Problem statement
Count every line below that holds "esféricas". The answer is the number alone.

(Dataset entries)

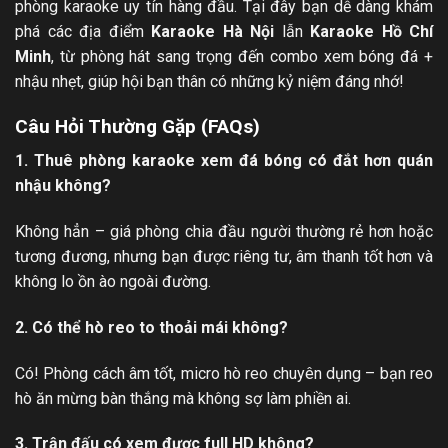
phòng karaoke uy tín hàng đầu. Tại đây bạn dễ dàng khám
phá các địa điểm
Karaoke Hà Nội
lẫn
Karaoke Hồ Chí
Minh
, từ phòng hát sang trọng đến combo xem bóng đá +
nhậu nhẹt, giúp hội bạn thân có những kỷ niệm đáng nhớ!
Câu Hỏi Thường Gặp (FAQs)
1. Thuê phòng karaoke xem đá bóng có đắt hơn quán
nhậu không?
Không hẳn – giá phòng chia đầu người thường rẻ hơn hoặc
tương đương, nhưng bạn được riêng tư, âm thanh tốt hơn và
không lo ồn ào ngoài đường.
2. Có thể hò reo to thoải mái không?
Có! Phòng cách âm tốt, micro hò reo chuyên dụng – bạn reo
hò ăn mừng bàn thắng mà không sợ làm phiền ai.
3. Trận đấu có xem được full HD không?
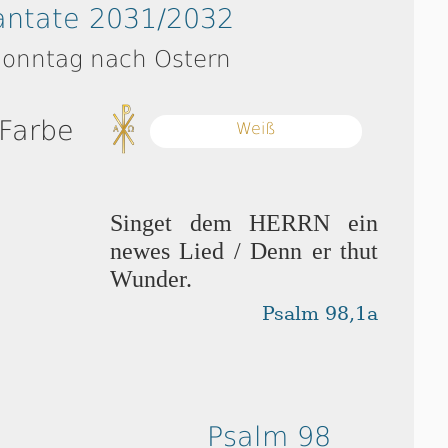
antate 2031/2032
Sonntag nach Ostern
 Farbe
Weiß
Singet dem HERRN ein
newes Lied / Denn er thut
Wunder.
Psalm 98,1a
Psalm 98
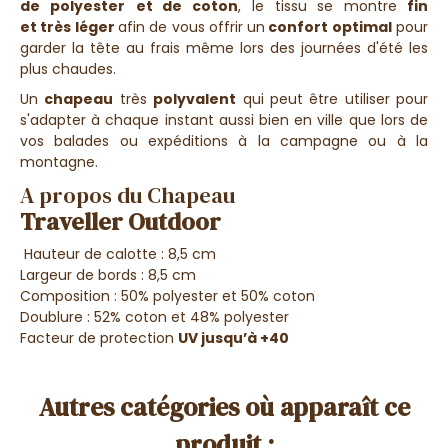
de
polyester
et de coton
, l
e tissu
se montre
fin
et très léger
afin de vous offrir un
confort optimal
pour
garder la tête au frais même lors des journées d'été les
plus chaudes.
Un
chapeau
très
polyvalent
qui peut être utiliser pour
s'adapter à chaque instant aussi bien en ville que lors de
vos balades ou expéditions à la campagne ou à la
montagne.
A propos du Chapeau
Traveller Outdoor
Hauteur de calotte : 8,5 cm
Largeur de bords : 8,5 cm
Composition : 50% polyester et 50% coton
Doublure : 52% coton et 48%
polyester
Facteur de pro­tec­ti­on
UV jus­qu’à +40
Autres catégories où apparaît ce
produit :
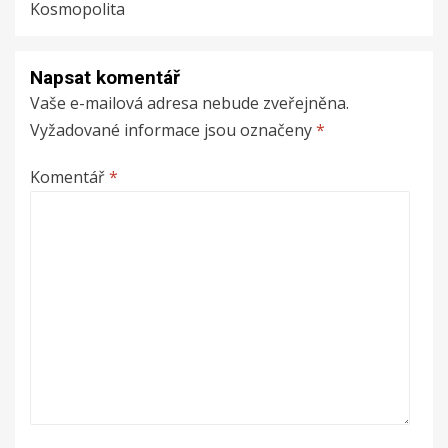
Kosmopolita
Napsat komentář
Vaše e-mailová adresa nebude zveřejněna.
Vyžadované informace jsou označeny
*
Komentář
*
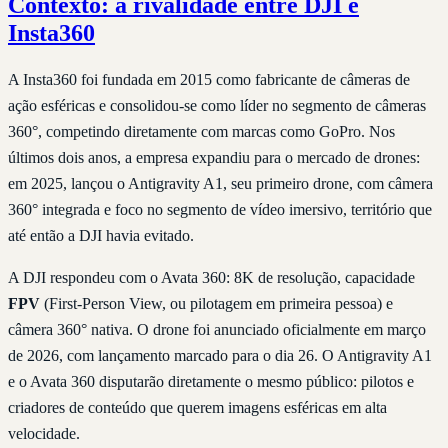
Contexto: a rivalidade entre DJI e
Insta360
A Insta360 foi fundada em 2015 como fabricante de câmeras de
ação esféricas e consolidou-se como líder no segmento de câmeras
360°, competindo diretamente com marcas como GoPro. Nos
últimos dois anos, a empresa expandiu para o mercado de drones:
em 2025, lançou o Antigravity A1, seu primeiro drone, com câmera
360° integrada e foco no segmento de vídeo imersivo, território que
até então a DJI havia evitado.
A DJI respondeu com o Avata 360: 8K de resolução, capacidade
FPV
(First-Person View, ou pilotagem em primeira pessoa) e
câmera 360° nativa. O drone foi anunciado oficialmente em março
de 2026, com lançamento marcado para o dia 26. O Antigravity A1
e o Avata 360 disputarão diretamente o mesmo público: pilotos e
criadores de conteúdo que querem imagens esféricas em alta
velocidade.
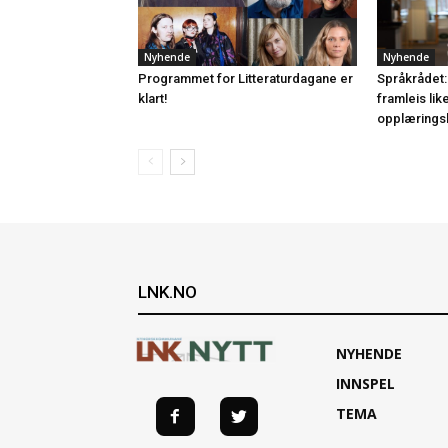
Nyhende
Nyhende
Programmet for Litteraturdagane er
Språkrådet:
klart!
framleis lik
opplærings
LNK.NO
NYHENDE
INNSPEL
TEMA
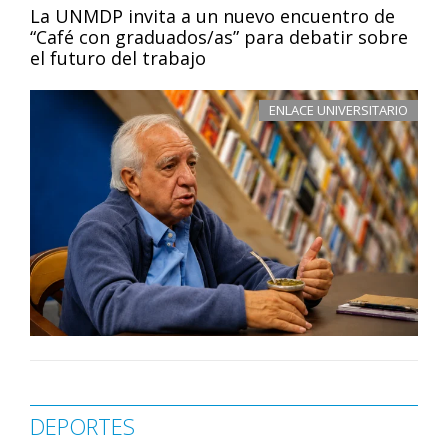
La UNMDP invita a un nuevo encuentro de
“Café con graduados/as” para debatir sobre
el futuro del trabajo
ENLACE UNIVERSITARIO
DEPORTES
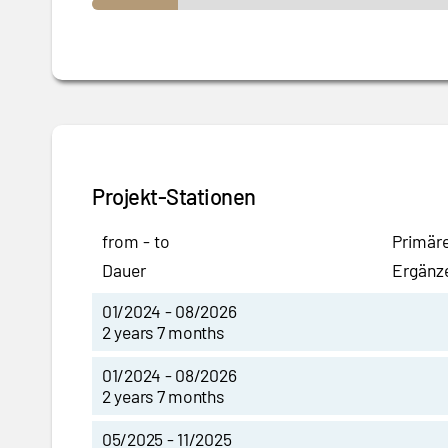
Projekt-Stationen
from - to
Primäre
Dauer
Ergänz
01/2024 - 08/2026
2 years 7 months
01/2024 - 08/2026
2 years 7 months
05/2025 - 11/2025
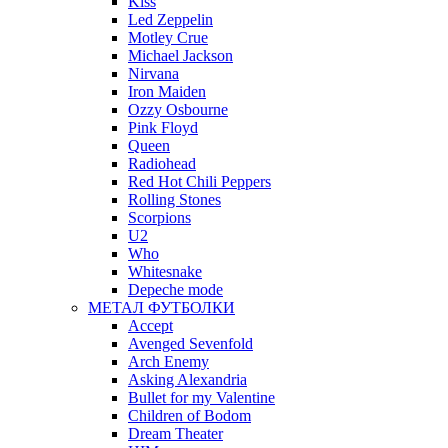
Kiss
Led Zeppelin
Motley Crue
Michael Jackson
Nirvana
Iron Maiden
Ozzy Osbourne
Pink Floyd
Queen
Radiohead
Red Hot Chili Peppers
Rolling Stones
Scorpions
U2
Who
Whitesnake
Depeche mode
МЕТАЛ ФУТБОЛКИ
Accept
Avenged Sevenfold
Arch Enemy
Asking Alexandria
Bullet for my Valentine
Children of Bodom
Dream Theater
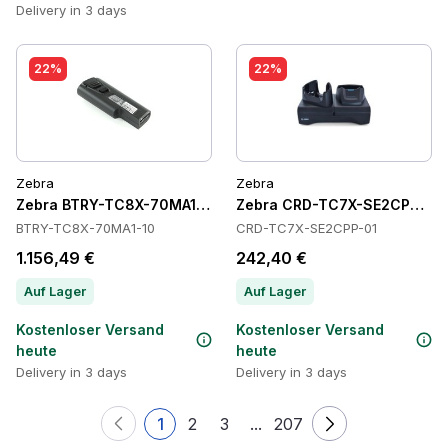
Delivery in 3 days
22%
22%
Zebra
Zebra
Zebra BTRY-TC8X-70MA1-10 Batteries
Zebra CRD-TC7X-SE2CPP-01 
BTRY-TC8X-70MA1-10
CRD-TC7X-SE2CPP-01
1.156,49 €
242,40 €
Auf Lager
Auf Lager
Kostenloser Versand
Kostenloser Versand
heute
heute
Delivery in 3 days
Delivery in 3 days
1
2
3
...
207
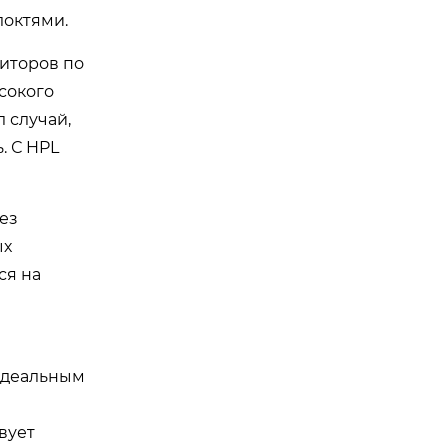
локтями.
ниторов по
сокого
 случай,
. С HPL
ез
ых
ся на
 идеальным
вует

Reply
2